- Study text -
It appears that the preference deal may have had the opposite effect.
Hanson told reporters today that people did not understand the preference deal and believed that she was “shoring up Mr Barnett, which is not the case”.
She said:
People are clearly very, very anti-Barnett, they want him gone, and it’s clear there is a swing against the Liberal party across the state.
The bit about not shoring up Barnett appears to be true, although unintentionally: One Nation did preference the Liberal party in its how-to-vote cards for the lower house but it seems no one is following them. According to exit polling conducted by Galaxy for Channel Nine, 50% of One Nation voters gave their second preference to Labor.
Channel Nine / Galaxy exit poll gives One Nation a Primary Vote of 6%. Almost 50% of One Nation preferences go to Labor. @9NewsPerth
— Josh Jerga (@josh_jerga) March 11, 2017
The premier, Colin Barnett, didn’t want to talk about One Nation when he cast his vote in his Cottesloe electorate with wife, Lynn, this morning.
He told the ABC:
I’m not talking about One Nation, it’s about the Liberal party today.
I’m here to vote, this is a happy day for me and Lynn, I don’t really care too much about Pauline Hanson or One Nation, my opponent is the Labor party and the choice for Western Australia is: do you want a Liberal government or do you want to go back to Labor and probably back to Dullsville?
I should also mention that Barnett referred to people enjoying election hot dogs, which is apocryphal and probably un-Australian. Shame on you, premier.
Updated
One hour to go
Good evening! In just over an hour, we will start to see the first results filter in from the Western Australian state election.
The latest Newspoll, published this morning, has Labor leading 54 to 46 in two-party-preferred terms, which would see the Liberal and National parties lose their grip on government after nine years in office and put Labor’s Mark McGowan, who this morning had to be prompted by a media aid to remember if he had any hobbies, in the top job.

- Problem details -
In the election coverage, what two-party-preferred result did the latest Newspoll give?

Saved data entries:
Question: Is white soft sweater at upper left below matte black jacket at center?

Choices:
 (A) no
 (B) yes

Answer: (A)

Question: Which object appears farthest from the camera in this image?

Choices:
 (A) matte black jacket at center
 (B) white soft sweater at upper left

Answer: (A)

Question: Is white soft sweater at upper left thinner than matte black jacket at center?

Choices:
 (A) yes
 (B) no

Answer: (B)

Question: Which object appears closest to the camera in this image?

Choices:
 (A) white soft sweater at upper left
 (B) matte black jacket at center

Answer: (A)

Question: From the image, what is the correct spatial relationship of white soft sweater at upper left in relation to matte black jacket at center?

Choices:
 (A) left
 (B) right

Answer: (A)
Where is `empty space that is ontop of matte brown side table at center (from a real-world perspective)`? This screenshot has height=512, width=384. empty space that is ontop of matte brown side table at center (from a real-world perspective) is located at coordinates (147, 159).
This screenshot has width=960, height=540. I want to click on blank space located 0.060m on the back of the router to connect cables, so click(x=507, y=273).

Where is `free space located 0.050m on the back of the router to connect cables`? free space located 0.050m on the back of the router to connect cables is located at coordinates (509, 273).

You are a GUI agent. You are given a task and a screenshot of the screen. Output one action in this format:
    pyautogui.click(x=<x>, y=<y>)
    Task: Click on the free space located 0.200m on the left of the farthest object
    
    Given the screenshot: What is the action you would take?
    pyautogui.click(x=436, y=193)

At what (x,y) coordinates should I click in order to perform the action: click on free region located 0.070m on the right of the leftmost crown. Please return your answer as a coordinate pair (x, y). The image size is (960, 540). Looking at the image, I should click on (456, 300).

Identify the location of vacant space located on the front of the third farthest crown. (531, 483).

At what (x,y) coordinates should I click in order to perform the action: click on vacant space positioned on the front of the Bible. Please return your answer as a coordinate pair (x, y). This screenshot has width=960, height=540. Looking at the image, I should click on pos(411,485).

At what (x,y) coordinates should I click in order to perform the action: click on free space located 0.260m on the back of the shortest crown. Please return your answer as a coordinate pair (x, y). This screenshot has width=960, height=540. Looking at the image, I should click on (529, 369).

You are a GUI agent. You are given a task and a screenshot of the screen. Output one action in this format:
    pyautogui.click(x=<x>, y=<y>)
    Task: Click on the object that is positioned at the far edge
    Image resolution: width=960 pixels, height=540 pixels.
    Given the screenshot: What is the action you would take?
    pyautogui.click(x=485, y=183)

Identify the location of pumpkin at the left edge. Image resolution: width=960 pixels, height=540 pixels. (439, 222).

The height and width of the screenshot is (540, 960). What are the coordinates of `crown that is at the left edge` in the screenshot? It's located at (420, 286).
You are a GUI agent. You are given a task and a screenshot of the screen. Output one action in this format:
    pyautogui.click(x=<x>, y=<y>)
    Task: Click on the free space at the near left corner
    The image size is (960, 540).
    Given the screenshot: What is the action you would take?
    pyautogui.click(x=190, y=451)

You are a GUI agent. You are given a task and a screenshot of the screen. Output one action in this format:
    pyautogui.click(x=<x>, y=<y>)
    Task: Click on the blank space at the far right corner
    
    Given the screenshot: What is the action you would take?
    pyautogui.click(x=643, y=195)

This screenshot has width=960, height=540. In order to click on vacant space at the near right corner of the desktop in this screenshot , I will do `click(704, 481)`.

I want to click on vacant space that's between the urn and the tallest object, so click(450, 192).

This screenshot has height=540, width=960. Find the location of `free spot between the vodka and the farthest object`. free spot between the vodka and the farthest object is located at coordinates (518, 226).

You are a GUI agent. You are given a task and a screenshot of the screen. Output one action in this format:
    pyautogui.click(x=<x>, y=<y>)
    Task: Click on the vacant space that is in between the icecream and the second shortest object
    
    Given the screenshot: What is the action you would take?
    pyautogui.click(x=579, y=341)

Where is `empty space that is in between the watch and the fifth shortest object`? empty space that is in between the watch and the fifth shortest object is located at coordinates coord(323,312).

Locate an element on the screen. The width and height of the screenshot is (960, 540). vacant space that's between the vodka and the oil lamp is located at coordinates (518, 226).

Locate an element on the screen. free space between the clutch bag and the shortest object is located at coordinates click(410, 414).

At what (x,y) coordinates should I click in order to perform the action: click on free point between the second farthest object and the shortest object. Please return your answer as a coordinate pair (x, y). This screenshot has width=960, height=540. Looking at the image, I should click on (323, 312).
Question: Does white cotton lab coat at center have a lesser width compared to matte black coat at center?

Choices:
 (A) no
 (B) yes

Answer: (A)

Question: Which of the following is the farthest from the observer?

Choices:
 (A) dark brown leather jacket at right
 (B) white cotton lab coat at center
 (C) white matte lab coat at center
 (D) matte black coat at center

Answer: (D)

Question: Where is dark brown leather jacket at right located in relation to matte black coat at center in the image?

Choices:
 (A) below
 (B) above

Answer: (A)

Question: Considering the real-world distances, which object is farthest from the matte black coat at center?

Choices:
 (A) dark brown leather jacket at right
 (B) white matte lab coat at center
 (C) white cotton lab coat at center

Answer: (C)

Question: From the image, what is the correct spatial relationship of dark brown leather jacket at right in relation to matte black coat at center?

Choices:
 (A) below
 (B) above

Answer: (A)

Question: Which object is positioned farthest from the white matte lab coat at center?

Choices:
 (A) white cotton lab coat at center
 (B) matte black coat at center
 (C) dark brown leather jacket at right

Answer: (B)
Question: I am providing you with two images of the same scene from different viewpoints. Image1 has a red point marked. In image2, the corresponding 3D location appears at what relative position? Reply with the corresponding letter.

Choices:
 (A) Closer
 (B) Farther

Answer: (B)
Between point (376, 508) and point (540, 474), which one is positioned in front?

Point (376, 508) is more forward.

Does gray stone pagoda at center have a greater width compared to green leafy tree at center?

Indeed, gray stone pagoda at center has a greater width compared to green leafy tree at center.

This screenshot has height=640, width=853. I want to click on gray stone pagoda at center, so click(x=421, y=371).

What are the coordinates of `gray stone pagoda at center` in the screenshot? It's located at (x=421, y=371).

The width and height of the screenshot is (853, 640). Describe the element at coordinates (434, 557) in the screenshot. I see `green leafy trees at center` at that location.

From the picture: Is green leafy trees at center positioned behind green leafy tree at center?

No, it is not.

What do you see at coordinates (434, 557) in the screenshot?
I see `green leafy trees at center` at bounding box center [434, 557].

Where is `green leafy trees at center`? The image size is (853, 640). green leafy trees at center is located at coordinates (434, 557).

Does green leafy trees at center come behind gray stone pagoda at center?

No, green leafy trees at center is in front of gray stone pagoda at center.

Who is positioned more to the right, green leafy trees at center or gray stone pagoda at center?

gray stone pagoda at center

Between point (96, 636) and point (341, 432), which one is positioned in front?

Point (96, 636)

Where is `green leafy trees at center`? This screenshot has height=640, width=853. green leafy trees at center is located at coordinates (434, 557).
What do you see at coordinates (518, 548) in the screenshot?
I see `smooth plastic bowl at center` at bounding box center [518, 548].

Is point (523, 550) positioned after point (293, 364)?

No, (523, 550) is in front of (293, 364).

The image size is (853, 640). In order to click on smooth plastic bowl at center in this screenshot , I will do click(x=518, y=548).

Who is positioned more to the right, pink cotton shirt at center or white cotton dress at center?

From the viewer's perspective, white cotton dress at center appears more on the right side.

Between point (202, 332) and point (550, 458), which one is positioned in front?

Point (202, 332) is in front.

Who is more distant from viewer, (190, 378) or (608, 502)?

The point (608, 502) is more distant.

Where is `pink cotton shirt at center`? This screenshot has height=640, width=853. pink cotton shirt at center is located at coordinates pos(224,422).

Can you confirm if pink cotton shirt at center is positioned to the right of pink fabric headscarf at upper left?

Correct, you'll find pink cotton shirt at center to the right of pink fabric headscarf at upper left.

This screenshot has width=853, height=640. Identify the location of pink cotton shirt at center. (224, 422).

- Solution to this task -
Labor leading 54 to 46.